To adapt the model for situations with laminar mixing or a stagnant liquid, it is necessary to modify the assumptions and approach to reflect the lower Reynolds number (Re) regime, where mixing is less intense and diffusion processes become more dominant. In laminar flow, the Reynolds number is low, and in a stagnant liquid, the flow is essentially zero, and molecular diffusion is the primary transport mechanism. So, the model described in the manuscript, with appropriate boundary and initial conditions that must be defined to reflect the specific setup, can be used.

5. Conclusions

The contributions made in this paper include the study of methods for solving differential equations with partial derivatives that are the basis of the description of the oxygen transfer process from air to water; the approach and presentation of the mathematical model for solving the equation that determines the transfer rate of oxygen to water; the classification of methods for solving second-order differential equations; the finite difference method; and solving the differential equation with the term “source”.

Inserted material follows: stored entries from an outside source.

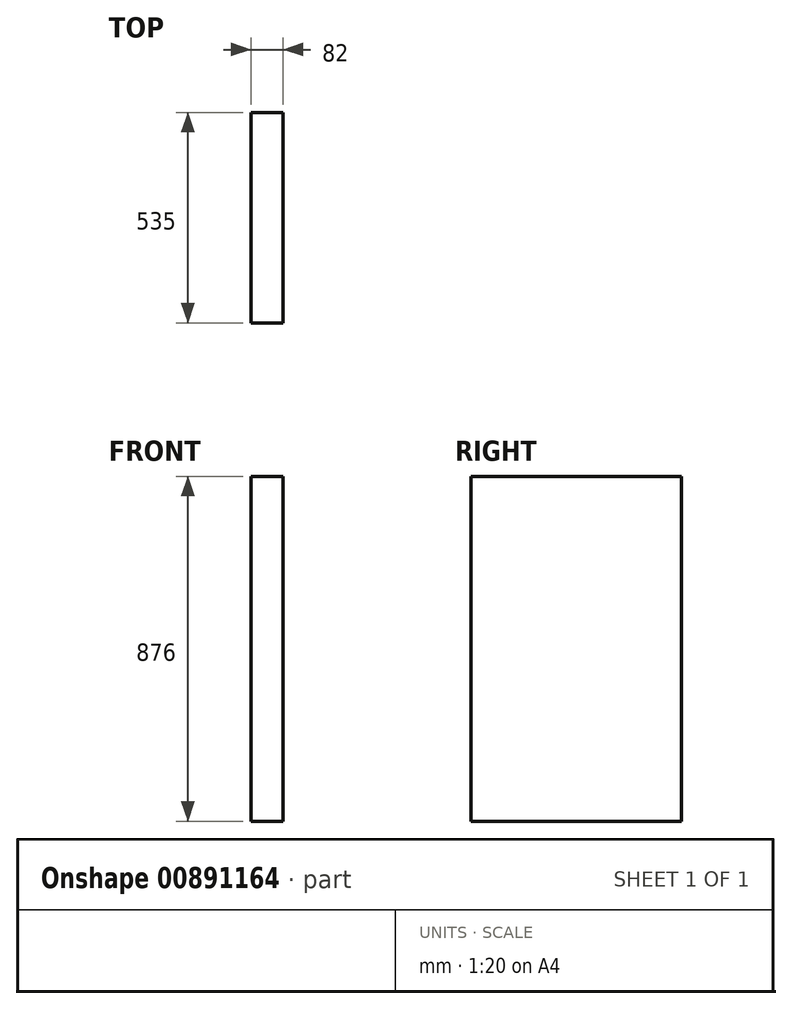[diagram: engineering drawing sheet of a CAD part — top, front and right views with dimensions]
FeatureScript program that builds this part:
annotation { "Feature Type Name" : "Feature", "Feature Type Description" : "" }
export const myFeature = defineFeature(function(context is Context, id is Id, definition is map)
    precondition{}
    {
        {
            var Q0;
            Q0=qCreatedBy(makeId("Front.planeOp"),FACE);
            var sketch = newSketch(context, id + "F0", { "sketchPlane" : qUnion([Q0])});
            skLineSegment(sketch, "E0.bottom", {"start": v(-60.12, -268.97) * mm, "end": v(21.88, -268.97) * mm});
            skLineSegment(sketch, "E0.top", {"start": v(-60.12, 607.03) * mm, "end": v(21.88, 607.03) * mm});
            skLineSegment(sketch, "E0.left", {"start": v(-60.12, -268.97) * mm, "end": v(-60.12, 607.03) * mm});
            skLineSegment(sketch, "E0.right", {"start": v(21.88, -268.97) * mm, "end": v(21.88, 607.03) * mm});
            skSolve(sketch);
        }
        {
            var Q0;
            Q0=makeQuery(id+"F0.imprint","IMPRINT",FACE,{"disambiguationData":[TD([[makeQuery(id+"F0.imprint","IMPRINT",EDGE,{"derivedFrom":sQuery(id+"F0.wireOp",EDGE,"E0.bottom")}),1.0]])]});
            extrude(context, id + "F1", {"entities" : qUnion([Q0]), "depth" : 535 * mm, "offsetDistance" : 25 * mm});
        }
    });
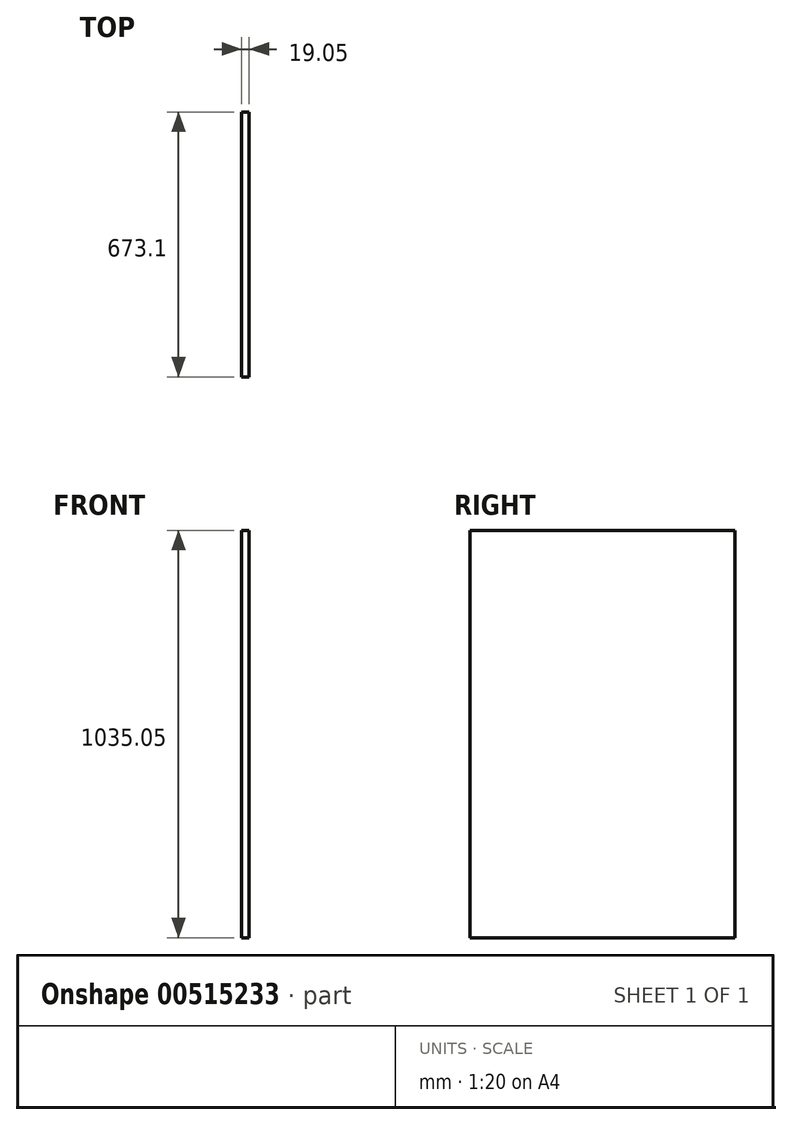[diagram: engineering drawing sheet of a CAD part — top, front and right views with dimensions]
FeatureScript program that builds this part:
annotation { "Feature Type Name" : "Feature", "Feature Type Description" : "" }
export const myFeature = defineFeature(function(context is Context, id is Id, definition is map)
    precondition{}
    {
        {
            var Q0;
            Q0=qCreatedBy(makeId("Right.planeOp"),FACE);
            var sketch = newSketch(context, id + "F0", { "sketchPlane" : qUnion([Q0])});
            skLineSegment(sketch, "E0.bottom", {"start": v(336.55, 352.43) * mm, "end": v(-336.55, 352.43) * mm});
            skLineSegment(sketch, "E0.top", {"start": v(336.55, -352.43) * mm, "end": v(-336.55, -352.43) * mm});
            skLineSegment(sketch, "E0.left", {"start": v(336.55, 352.43) * mm, "end": v(336.55, -352.43) * mm});
            skLineSegment(sketch, "E0.right", {"start": v(-336.55, 352.43) * mm, "end": v(-336.55, -352.43) * mm});
            skPoint(sketch, "E0.middle", {"position": v(0, 0) * mm});
            skSolve(sketch);
        }
        {
            var Q0;
            Q0=qSketchRegion(id+"F0",true);
            extrude(context, id + "F1", {"entities" : qUnion([Q0]), "flatOperationType" : FlatOperationType.REMOVE, "offsetDistance" : 25.4 * mm, "depth" : 19.05 * mm, "domain" : OperationDomain.MODEL});
        }
        {
            var Q0;
            Q0=makeQuery(id+"F1.opExtrude","SWEPT_FACE",FACE,{"disambiguationData":[OSD([sQuery(id+"F0.wireOp",EDGE,"E0.bottom")])]});
            extrude(context, id + "F2", {"entities" : qUnion([Q0]), "operationType" : NewBodyOperationType.ADD, "flatOperationType" : FlatOperationType.REMOVE, "offsetDistance" : 25.4 * mm, "depth" : 330.2 * mm, "domain" : OperationDomain.MODEL});
        }
    });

The mathematical modeling of the oxygen transfer process from air to water involves setting up a differential equation that captures the key dynamics of the system. Equation (12) represents the change in oxygen concentration over time due to molecular diffusion from the area with high concentrations to the area with low concentrations. The concentration of dissolved oxygen in the water will increase over time if air is blown into the water. Since the differential diffusion equation is a parabolic equation, it was chosen to be solved by finite differences in the default version.

The finite difference method provides a practical and efficient approach to solving the PDEs governing the oxygen transfer process from air to water. By discretizing the spatial and temporal domains and iteratively solving the resulting system of equations, one can model and analyze the dynamics of oxygen concentration under various conditions and configurations.

The approach and presentation of the mathematical model for solving the differential equation of the parabolic type, of the diffusion in the non-stationary regime, in the vertical direction, by the finite difference method, the implicit scheme is a success of the authors and brings benefits to the field.